After a tense, awful, measureless amount of time, a doctor comes out, a facemask tugged down around his neck. He scans the hallway and sees us.
“Jesse O’Neill?” he asks, glancing from James to Jesse.
“Yeah,” Jesse grunts, steps forward. “How—how is she?”
The doctor smiles, and we all breathe—for the first time, it feels like. “She’s okay—they’re both okay.”
Jesse hesitates. “Both of them?”
The doctor nods. “Your wife lost a good bit of blood, so she’s weak, but she’ll recover in no time. Your daughter will be on oxygen for a while, but she’s looking well. She just needs a little extra help for a while, and then she’ll be breathing on her own.”
Jesse shakes, goes limp with relief, and James has to hold him up. “Thank god.” He lets James hold him up a moment, and then finds his feet. “I need to see them.”
The doctor nods. “Of course. You’ll need to scrub up, just as a precaution for your daughter’s health. This young, their immune systems aren’t up to par just yet, so we have to be a little extra cautious for a while.” He gestures at the doors he’s just exited from. “This way.”
Jesse nods, and follows the doctor, pausing in the door to look back at James—the look they exchange is beyond my ability to translate, but it’s deep, heavy, and significant.

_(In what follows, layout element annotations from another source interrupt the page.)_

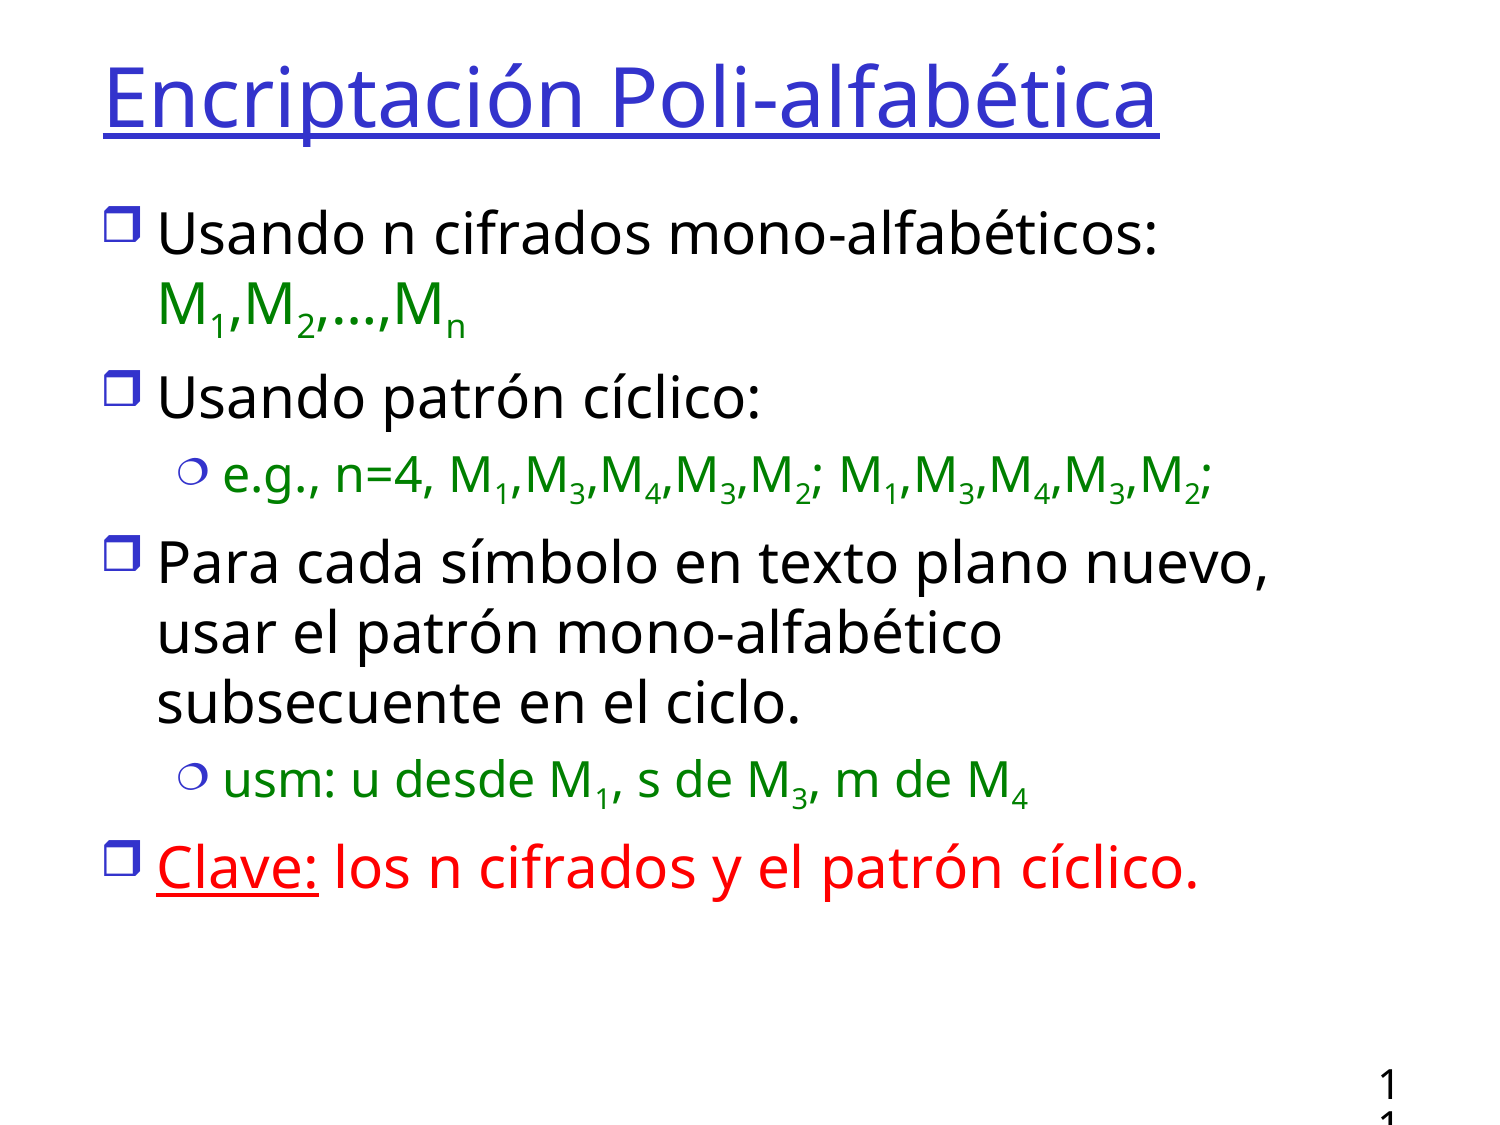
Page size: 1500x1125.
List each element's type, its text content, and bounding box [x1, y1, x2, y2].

list Usando n cifrados mono-alfabéticos: M1,M2,…,Mn Usando patrón cíclico: e.g., n=4, M1,M3,M4,M3,M2; M1,M3,M4,M3,M2; Para cada símbolo en texto plano nuevo, usar el patrón mono-alfabético subsecuente en el ciclo. usm: u desde M1, s de M3, m de M4 Clave: los n cifrados y el patrón cíclico. [85, 188, 1361, 952]
title Encriptación Poli-alfabética [87, 0, 1363, 188]
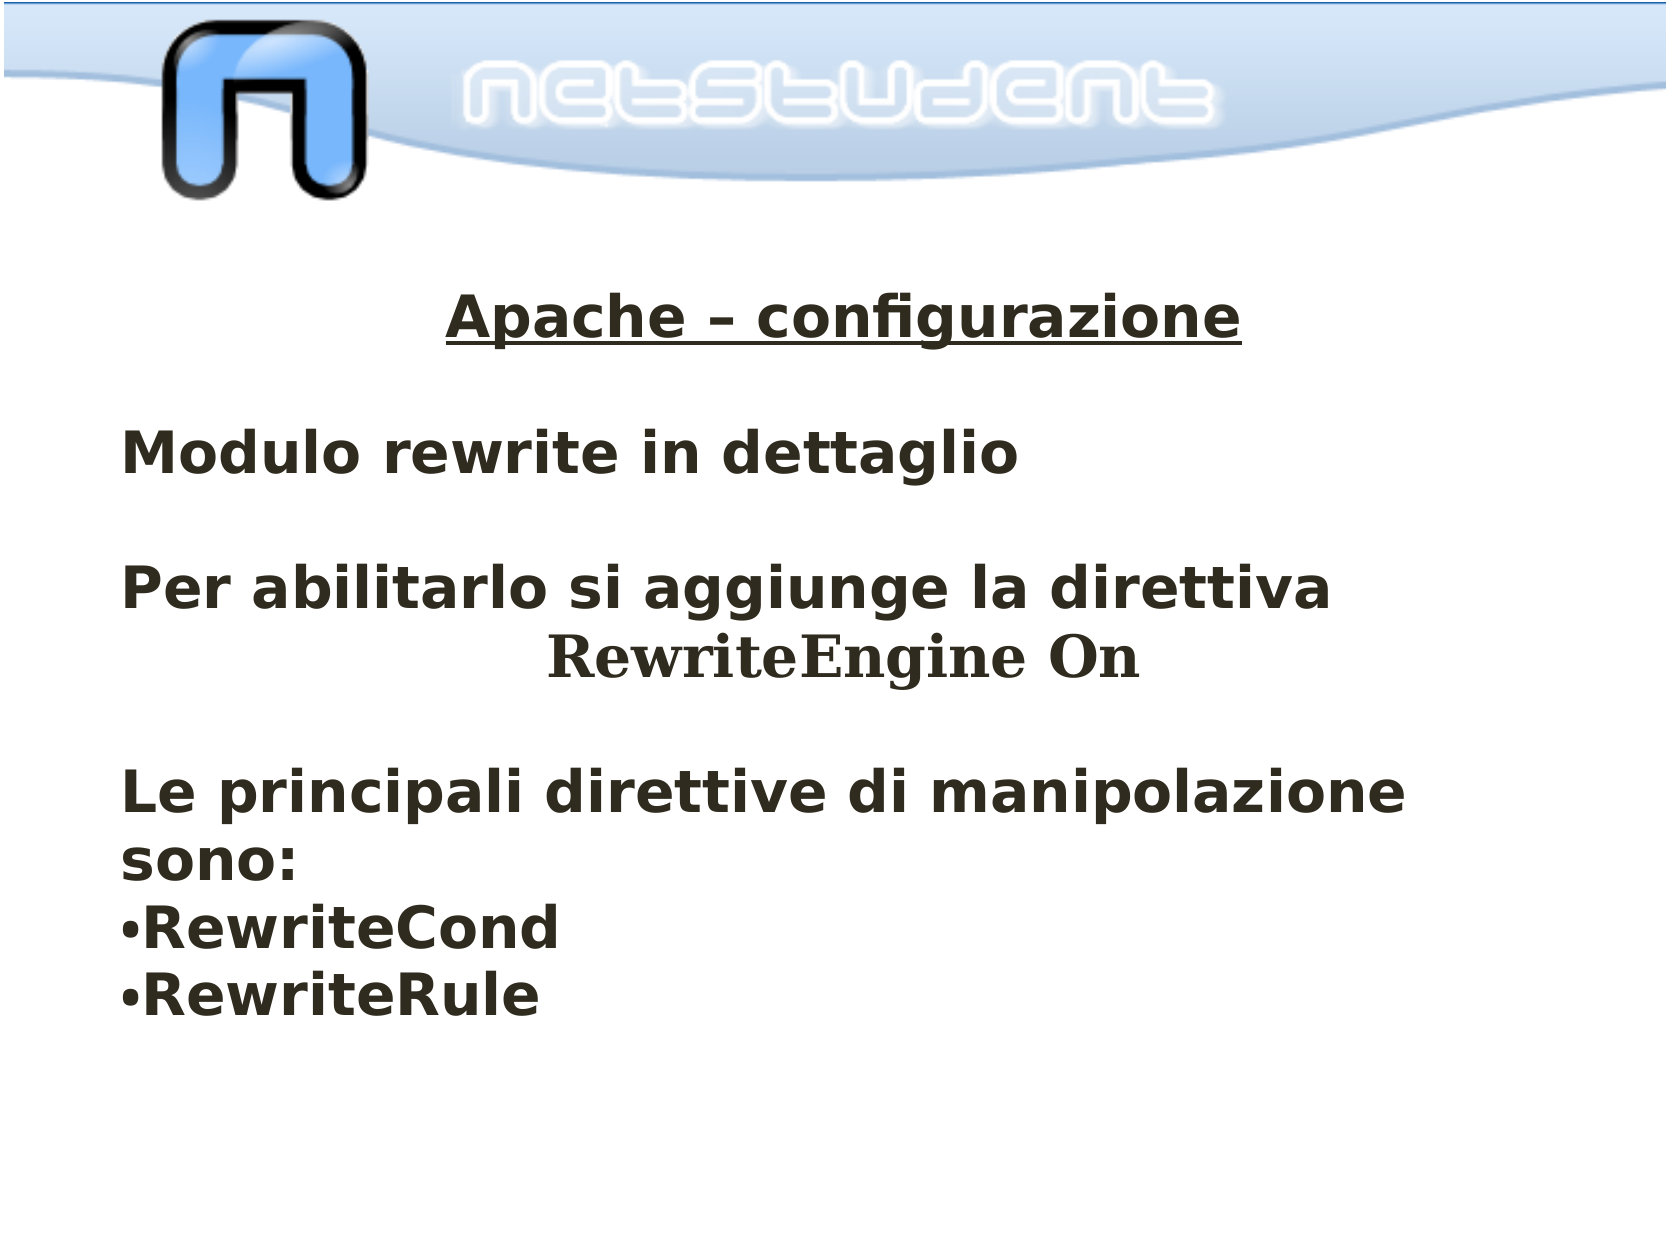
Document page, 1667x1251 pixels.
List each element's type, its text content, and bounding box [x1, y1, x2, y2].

text_box Apache – configurazione Modulo rewrite in dettaglio Per abilitarlo si aggiunge la direttiva RewriteEngine On Le principali direttive di manipolazione sono: RewriteCond RewriteRule [105, 276, 1583, 1173]
picture [0, 0, 1667, 1251]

James nods after a moment. “Go.”
Jesse’s eyes close briefly, and then open, and he nods at James before vanishing through the doorway.
Once he’s gone, James sags against the wall and covers his face with both hands. He breathes deeply, shoulders hunched. I go to him, stand in front of him, gather him toward me. He leans against me, sagging into me, buries his face in my hair. I run my hands in circles over his shoulders, holding him close.